[Exercise input Boundary: Start]

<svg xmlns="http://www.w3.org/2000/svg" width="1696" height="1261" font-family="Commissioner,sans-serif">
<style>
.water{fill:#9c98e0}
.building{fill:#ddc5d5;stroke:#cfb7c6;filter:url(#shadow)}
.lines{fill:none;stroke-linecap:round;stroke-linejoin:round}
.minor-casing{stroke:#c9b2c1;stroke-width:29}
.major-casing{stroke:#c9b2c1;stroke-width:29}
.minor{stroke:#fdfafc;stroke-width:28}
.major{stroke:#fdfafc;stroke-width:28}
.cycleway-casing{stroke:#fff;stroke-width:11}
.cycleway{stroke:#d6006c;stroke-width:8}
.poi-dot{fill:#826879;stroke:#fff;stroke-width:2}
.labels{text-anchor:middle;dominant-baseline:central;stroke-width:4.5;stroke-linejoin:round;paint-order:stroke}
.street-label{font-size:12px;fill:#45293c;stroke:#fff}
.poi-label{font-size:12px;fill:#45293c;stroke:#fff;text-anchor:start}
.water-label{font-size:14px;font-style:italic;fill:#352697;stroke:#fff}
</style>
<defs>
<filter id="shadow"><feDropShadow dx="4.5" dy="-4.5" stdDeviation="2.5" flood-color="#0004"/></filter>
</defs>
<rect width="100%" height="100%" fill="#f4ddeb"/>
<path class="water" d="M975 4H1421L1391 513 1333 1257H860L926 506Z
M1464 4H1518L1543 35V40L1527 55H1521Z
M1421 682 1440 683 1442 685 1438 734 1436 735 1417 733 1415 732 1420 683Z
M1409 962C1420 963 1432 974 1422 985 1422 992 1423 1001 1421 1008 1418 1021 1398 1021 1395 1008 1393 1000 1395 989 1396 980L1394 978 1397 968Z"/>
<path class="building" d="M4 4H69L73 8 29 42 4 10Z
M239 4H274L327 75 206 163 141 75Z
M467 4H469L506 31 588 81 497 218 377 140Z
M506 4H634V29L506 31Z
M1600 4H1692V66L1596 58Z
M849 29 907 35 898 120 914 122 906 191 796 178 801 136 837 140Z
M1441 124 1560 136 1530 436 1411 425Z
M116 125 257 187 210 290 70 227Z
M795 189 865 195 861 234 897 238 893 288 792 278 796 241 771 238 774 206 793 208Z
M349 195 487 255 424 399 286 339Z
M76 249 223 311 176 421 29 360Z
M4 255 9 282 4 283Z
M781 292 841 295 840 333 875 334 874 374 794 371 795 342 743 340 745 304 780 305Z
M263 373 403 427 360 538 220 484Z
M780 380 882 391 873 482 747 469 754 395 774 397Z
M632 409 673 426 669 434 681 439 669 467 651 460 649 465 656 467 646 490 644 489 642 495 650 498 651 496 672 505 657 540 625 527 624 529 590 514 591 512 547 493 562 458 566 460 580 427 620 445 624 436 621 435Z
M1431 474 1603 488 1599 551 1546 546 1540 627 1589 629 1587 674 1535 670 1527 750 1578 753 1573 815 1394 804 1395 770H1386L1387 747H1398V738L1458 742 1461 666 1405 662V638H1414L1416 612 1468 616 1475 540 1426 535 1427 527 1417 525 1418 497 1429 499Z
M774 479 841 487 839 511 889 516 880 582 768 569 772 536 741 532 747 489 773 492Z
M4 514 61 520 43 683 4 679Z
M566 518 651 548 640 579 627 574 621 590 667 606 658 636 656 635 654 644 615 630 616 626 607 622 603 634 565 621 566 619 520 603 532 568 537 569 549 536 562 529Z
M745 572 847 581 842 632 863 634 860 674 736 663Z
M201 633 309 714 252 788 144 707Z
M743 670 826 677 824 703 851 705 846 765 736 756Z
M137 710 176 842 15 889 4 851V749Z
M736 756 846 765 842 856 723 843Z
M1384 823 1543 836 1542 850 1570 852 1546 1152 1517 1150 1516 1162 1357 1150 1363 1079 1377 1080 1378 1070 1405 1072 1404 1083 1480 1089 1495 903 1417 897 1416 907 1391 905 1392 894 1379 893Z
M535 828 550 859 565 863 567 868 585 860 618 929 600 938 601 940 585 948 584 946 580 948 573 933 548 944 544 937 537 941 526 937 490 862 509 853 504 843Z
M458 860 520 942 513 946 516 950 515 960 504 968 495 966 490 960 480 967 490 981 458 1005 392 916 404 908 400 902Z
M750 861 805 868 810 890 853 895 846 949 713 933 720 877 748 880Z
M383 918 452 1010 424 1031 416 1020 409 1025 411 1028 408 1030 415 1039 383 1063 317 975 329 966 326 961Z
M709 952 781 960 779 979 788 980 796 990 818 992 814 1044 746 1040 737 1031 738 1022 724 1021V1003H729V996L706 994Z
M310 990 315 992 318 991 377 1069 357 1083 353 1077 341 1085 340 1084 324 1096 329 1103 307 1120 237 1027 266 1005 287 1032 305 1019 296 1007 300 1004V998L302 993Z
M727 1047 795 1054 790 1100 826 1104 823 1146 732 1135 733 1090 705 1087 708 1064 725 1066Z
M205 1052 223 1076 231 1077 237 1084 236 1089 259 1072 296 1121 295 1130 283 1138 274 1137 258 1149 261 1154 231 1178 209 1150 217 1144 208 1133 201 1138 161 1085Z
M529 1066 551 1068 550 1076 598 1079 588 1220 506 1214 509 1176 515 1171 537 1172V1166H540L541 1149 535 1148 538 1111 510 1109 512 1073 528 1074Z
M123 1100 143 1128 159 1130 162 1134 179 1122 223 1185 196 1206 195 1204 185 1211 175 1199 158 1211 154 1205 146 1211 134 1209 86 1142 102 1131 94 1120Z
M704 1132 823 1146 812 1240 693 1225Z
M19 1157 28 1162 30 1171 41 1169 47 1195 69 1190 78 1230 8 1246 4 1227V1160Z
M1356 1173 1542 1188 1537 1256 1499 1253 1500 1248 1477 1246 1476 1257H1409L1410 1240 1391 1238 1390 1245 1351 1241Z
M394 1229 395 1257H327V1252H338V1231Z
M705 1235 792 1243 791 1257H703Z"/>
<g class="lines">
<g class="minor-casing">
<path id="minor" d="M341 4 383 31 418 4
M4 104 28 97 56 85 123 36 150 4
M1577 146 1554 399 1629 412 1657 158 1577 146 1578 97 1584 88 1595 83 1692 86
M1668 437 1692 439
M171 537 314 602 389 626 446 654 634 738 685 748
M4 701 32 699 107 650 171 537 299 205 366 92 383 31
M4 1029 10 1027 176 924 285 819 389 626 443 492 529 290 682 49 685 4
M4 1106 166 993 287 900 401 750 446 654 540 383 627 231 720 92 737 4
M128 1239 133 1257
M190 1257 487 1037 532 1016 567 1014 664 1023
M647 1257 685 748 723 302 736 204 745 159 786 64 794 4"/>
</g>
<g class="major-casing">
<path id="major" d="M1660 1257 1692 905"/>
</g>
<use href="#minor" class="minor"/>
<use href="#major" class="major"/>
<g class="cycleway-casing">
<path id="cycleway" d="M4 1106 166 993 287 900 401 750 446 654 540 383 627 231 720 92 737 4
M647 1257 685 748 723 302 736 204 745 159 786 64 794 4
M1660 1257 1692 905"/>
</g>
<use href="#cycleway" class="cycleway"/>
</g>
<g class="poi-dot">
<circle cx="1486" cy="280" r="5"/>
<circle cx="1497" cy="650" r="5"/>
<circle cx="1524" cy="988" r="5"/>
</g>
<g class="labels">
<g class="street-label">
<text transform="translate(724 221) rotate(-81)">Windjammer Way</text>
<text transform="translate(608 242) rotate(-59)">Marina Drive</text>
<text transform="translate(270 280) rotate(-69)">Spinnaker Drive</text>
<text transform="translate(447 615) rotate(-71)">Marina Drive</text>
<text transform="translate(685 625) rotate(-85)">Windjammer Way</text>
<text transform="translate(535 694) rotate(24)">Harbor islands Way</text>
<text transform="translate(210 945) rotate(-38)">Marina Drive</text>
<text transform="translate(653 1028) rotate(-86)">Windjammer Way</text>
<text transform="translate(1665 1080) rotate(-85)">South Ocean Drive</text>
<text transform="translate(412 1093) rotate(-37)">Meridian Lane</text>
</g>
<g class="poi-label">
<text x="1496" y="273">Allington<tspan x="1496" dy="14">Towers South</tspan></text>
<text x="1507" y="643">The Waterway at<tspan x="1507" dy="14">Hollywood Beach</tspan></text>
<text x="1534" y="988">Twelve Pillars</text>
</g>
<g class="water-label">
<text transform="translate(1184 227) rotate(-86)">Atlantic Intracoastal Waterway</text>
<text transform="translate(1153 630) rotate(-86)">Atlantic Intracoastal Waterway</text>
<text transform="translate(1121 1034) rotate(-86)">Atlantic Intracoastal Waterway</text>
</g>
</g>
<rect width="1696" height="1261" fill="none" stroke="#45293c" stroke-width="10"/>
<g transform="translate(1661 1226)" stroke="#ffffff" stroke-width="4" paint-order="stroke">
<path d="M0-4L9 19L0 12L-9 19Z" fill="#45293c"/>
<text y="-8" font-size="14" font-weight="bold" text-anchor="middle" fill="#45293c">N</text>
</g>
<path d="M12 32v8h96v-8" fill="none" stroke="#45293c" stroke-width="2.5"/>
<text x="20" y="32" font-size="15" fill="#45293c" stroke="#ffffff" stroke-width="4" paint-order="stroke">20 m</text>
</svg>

[Exercise input Boundary: End]

» To do: Scan the data above for the string "middle" and copy each line where it appears.

» Response to the task:
.labels{text-anchor:middle;dominant-baseline:central;stroke-width:4.5;stroke-linejoin:round;paint-order:stroke}
<text y="-8" font-size="14" font-weight="bold" text-anchor="middle" fill="#45293c">N</text>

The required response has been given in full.